DEATH STARTS TO BOIL

DEATH
(TO SELF) I will not get annoyed. I will *not* get annoyed. Breathe deeply like they taught you in anger management class.

DEATH STARTS BREATHING DEEPLY

LIFE
It's just for show you know.

DEATH STARTS BREATHING HARDER

LIFE
For maximum dramatic effect.

DEATH STARTS BREATHING EXACTLY IN TIME WITH ALL THE PREGNANT PEOPLE IN THE ROOM.

LIFE
He should be a producer.

DEATH SCREAMS IN ANGER, GETS UP AND SPINS HIS SCYTHE OVER HIS HEAD, SAMURAI-LIKE BEFORE SWINGING WILDLY AT LIFE. LIFE DUCKS NONCHALANTLY TO PICK UP SOME CAKE AND THE FITNESS FREAK IS HIT, DRAMATICALLY STOPPING IN HIS TRACKS AND SLOWLY KEELING OVER IN RIGOR MORTIS.

LIFE
Hey, hey. Calm down, mate.

DEATH DROPS SCYTHE AND FLOPS INTO CHAIR, HOLDING HEAD IN HIS HANDS.

LIFE
What's got into you?

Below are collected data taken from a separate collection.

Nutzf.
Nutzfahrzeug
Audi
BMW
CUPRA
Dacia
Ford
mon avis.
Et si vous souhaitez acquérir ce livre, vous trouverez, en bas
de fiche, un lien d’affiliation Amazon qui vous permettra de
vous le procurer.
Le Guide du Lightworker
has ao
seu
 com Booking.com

It’s like the Black Death all over again.

AMBULANCE TURNS UP. PARAMEDICS RUN INSIDE. COFFEE SHOP OWNER POINTS WITH BOTH HANDS IN DIFFERING DIRECTIONS.

COFFEE SHOP OWNER (BACKGROUND)
You here for the young one or the old one?

LIFE
Tell you what, you need a holiday mate. Have you seen the brochures for Iraq?

END

Wow! No comments at all. It's turning into the 4laughs board...

I like it Dan. Yes, I feel the same way too sometimes.

Cheers WJFK. Glad I'm not alone in this barren land.

<wind in a lost landscape as tumbleweed rolls by>

Dan

I really enjoyed the informal relationship between Life and Death. Professional to the punters but once off stage they're just regular guys. Slight leaning towards 'Family Guy' but that's no bad thing either. But as for.....

Quote: swerytd @ May 15, 2007, 1:03 PM

Cheers WJFK. Glad I'm not alone in this barren land.

You're wrong my friend, you're never alone because that's how Aaron likes it.